» **Data for processing**

_ _ _ _

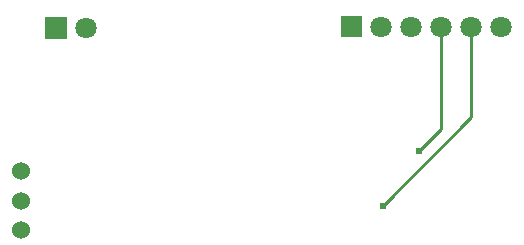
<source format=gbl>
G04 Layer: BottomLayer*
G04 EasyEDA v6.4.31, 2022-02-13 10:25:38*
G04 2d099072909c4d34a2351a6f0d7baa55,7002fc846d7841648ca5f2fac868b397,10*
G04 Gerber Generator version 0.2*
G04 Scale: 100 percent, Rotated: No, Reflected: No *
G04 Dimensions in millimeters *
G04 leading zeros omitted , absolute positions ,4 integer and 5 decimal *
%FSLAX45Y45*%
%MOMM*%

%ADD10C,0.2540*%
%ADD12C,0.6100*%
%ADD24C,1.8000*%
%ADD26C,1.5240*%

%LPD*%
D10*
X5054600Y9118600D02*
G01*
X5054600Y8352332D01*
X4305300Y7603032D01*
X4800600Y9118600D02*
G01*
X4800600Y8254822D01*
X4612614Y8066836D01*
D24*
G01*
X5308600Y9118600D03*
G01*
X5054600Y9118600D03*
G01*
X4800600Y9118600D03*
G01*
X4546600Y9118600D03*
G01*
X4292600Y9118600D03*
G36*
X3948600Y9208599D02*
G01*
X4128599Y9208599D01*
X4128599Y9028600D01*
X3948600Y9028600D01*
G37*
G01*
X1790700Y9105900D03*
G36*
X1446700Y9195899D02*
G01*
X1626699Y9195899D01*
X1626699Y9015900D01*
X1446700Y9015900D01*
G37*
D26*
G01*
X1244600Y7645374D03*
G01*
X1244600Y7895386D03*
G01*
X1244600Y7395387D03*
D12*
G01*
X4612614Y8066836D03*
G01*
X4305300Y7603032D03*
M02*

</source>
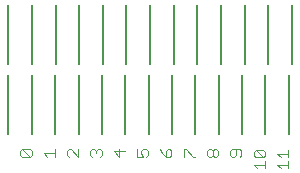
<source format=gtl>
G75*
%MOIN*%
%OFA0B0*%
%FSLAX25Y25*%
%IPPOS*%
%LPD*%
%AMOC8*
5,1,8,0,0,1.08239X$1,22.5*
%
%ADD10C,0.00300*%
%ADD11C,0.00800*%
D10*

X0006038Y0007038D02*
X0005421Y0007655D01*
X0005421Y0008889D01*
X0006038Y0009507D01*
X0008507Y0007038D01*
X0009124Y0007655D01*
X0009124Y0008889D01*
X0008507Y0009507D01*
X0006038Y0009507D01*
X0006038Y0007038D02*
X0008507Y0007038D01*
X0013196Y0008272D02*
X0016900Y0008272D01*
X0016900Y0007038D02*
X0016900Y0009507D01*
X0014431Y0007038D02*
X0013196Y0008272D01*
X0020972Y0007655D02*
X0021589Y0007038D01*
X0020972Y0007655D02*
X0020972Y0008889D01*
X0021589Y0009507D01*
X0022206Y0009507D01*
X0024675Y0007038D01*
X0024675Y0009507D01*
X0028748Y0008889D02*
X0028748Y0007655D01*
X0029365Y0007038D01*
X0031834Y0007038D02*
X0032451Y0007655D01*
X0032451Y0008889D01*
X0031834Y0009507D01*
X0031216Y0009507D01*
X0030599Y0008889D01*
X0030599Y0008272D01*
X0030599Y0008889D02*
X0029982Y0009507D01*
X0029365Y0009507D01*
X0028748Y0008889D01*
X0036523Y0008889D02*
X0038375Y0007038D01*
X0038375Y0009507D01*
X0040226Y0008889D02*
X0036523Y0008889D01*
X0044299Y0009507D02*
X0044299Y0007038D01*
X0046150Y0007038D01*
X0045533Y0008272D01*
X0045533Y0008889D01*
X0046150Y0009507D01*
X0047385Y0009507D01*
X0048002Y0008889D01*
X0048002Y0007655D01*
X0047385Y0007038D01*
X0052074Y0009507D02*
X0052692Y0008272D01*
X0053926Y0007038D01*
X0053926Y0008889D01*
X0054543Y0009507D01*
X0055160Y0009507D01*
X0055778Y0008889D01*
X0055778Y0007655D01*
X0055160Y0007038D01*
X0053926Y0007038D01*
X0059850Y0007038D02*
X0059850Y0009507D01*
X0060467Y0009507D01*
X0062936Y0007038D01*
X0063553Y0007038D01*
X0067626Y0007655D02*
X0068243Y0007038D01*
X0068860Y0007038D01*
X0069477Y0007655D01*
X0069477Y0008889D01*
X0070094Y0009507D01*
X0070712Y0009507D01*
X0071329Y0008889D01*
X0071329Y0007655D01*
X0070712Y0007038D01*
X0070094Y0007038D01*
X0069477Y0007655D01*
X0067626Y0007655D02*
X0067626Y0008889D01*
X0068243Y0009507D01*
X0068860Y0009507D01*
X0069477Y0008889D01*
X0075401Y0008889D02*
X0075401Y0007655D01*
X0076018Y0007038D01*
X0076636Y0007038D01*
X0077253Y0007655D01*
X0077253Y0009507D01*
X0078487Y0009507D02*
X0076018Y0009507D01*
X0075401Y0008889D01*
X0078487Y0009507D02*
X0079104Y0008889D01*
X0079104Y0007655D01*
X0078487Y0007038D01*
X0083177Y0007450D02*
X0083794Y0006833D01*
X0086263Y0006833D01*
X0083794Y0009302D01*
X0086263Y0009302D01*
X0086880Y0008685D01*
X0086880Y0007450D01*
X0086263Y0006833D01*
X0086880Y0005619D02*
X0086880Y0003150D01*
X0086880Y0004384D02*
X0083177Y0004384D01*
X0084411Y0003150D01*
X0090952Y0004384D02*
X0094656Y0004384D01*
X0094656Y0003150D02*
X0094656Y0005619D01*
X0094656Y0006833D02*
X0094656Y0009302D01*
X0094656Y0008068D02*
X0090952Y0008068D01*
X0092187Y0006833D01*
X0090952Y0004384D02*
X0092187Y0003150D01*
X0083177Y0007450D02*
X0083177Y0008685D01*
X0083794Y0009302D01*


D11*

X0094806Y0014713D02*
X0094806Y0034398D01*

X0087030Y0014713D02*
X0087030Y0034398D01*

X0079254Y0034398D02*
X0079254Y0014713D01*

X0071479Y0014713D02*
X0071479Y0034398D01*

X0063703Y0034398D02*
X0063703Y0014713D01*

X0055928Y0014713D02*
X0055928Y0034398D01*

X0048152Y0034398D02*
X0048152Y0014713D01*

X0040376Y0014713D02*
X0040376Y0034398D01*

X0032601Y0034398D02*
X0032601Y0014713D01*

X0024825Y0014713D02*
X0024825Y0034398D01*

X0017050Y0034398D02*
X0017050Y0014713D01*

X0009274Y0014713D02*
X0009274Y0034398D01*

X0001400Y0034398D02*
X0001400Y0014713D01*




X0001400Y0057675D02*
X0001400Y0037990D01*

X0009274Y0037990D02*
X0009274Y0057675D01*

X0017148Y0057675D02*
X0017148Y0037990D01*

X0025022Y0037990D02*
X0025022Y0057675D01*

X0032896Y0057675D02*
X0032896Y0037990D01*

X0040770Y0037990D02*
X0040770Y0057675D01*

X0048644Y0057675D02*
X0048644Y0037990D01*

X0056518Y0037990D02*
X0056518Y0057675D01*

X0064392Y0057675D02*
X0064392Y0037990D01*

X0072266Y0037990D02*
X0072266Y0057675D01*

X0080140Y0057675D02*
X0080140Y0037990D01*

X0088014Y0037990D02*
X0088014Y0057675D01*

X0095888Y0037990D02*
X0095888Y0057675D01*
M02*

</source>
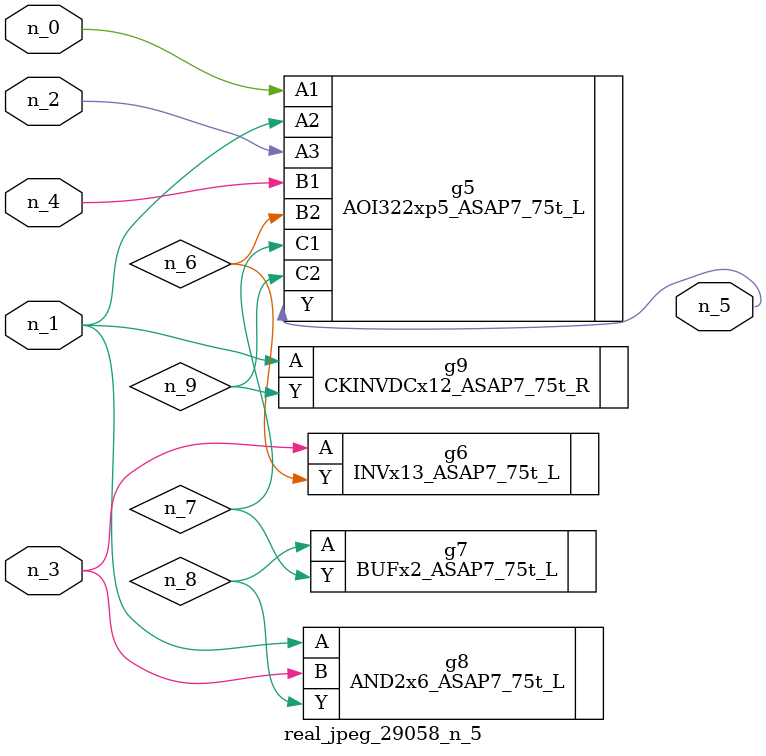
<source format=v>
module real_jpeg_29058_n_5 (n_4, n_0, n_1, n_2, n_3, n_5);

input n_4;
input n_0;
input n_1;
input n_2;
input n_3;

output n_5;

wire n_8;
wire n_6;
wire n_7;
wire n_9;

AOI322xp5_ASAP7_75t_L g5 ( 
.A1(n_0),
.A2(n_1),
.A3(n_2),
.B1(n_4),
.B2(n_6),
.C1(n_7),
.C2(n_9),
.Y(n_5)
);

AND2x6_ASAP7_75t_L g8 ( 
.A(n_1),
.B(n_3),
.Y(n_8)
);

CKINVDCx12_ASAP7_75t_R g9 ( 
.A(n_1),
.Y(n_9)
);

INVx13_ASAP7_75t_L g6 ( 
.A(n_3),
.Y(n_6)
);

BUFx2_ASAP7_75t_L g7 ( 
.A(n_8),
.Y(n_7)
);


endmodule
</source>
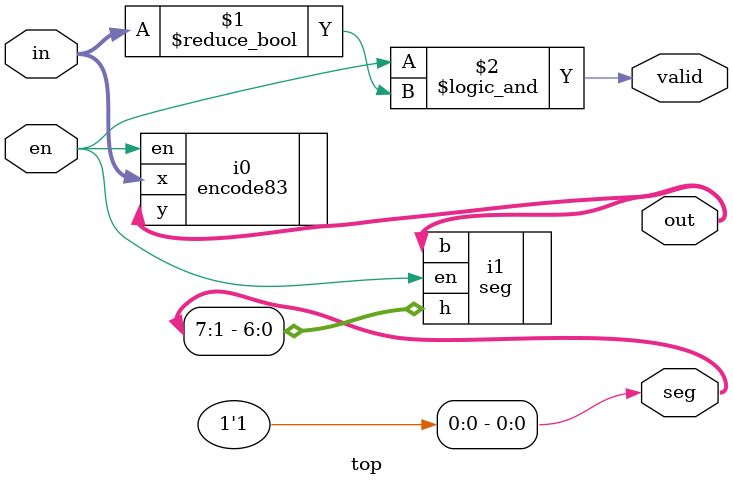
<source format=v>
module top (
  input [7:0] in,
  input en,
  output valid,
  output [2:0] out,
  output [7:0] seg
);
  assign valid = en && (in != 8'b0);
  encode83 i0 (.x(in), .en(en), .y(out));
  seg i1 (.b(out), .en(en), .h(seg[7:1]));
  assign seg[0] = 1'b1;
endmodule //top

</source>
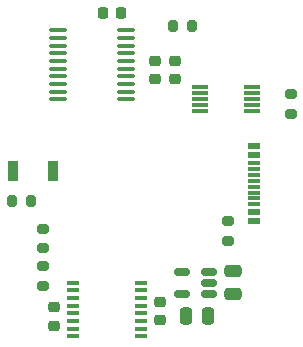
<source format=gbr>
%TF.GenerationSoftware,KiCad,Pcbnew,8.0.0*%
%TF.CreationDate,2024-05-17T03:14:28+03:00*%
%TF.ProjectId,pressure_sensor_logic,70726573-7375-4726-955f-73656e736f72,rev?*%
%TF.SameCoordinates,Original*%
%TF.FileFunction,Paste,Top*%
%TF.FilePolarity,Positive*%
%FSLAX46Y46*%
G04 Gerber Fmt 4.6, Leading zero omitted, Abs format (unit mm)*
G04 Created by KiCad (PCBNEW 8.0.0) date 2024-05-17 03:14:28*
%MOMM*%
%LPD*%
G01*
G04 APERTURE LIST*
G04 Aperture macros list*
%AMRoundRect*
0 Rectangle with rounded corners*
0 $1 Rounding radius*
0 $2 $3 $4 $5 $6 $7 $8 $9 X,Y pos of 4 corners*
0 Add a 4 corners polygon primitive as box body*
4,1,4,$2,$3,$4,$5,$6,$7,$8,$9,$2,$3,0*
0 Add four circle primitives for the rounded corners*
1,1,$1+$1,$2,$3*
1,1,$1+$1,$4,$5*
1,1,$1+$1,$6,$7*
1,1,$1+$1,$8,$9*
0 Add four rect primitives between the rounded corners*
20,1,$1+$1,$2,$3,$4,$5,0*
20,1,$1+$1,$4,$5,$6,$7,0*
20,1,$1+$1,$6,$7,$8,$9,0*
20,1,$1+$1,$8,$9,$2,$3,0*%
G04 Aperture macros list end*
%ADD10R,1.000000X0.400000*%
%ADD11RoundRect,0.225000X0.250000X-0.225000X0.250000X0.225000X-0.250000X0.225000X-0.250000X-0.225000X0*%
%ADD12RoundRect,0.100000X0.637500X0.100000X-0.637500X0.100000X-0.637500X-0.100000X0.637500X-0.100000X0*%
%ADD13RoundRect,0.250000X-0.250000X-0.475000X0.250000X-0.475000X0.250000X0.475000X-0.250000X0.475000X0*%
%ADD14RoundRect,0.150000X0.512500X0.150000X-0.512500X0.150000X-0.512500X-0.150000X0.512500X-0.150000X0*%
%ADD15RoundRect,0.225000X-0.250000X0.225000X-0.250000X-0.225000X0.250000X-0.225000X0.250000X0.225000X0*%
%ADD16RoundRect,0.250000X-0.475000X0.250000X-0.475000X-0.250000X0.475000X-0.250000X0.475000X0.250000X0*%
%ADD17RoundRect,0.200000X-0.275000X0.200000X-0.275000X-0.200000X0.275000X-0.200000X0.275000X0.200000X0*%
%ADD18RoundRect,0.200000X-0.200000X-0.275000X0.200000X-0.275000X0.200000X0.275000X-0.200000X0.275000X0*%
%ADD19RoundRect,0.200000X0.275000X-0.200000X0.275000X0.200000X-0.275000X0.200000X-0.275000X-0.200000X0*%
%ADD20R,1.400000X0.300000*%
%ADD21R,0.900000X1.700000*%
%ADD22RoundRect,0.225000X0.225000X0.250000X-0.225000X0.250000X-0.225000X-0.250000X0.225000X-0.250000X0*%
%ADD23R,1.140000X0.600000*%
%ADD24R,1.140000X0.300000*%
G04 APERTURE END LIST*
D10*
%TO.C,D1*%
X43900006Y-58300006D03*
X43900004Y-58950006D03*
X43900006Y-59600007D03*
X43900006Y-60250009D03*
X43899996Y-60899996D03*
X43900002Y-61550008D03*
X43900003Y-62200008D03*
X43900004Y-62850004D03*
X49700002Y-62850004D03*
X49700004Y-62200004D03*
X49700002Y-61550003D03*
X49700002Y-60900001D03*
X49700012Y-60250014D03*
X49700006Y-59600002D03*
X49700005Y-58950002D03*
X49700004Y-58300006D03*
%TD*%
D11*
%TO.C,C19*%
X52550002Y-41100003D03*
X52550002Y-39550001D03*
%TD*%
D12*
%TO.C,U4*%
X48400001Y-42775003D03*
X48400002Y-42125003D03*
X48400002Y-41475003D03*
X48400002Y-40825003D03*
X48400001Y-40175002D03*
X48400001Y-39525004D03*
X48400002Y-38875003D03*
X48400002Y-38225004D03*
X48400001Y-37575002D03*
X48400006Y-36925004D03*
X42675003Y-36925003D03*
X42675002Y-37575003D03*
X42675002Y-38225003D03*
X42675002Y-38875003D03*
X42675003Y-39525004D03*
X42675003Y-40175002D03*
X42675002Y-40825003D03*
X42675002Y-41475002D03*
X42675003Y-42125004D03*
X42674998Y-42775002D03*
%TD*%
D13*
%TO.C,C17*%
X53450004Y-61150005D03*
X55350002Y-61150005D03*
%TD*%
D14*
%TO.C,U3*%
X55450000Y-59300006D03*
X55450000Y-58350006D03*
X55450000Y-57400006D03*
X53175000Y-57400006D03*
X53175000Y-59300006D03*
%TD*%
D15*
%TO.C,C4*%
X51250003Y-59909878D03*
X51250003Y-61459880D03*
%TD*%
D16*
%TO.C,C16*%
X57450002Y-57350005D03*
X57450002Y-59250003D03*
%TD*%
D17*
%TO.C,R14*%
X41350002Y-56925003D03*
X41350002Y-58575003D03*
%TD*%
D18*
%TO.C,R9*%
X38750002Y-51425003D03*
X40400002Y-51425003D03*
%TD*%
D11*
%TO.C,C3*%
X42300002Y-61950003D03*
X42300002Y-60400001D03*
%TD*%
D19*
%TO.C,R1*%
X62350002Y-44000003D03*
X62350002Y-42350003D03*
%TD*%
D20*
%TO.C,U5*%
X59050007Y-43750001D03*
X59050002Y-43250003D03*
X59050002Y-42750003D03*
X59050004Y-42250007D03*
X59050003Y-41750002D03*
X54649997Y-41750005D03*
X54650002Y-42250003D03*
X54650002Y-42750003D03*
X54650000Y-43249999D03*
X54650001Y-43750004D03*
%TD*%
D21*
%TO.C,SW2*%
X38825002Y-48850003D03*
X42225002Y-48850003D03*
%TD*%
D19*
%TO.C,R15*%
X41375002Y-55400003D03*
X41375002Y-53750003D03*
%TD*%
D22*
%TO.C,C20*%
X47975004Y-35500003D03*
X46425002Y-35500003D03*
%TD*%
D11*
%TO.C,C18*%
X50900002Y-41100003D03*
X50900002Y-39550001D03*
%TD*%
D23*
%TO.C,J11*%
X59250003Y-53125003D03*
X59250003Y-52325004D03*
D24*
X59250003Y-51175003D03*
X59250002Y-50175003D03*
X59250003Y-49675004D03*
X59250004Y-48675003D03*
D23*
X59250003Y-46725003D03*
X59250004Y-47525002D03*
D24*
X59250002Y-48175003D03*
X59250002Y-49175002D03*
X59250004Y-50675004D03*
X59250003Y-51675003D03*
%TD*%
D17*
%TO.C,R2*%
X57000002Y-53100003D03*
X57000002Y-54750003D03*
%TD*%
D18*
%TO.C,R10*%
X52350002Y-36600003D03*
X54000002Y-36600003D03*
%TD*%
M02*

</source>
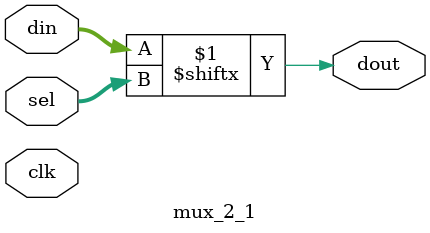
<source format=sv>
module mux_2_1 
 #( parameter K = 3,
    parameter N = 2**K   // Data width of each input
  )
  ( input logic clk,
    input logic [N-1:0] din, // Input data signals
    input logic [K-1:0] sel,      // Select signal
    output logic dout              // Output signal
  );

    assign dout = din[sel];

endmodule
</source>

_ _ _ _

» **Exercise objective**
Repeat exactly and only the lines from the start of the data above through the line that holds "X1626699Y9195899D01*", inclusive. Pictures do not belong in the copy.

» **Written solution**
<source format=gbl>
G04 Layer: BottomLayer*
G04 EasyEDA v6.4.31, 2022-02-13 10:25:38*
G04 2d099072909c4d34a2351a6f0d7baa55,7002fc846d7841648ca5f2fac868b397,10*
G04 Gerber Generator version 0.2*
G04 Scale: 100 percent, Rotated: No, Reflected: No *
G04 Dimensions in millimeters *
G04 leading zeros omitted , absolute positions ,4 integer and 5 decimal *
%FSLAX45Y45*%
%MOMM*%

%ADD10C,0.2540*%
%ADD12C,0.6100*%
%ADD24C,1.8000*%
%ADD26C,1.5240*%

%LPD*%
D10*
X5054600Y9118600D02*
G01*
X5054600Y8352332D01*
X4305300Y7603032D01*
X4800600Y9118600D02*
G01*
X4800600Y8254822D01*
X4612614Y8066836D01*
D24*
G01*
X5308600Y9118600D03*
G01*
X5054600Y9118600D03*
G01*
X4800600Y9118600D03*
G01*
X4546600Y9118600D03*
G01*
X4292600Y9118600D03*
G36*
X3948600Y9208599D02*
G01*
X4128599Y9208599D01*
X4128599Y9028600D01*
X3948600Y9028600D01*
G37*
G01*
X1790700Y9105900D03*
G36*
X1446700Y9195899D02*
G01*
X1626699Y9195899D01*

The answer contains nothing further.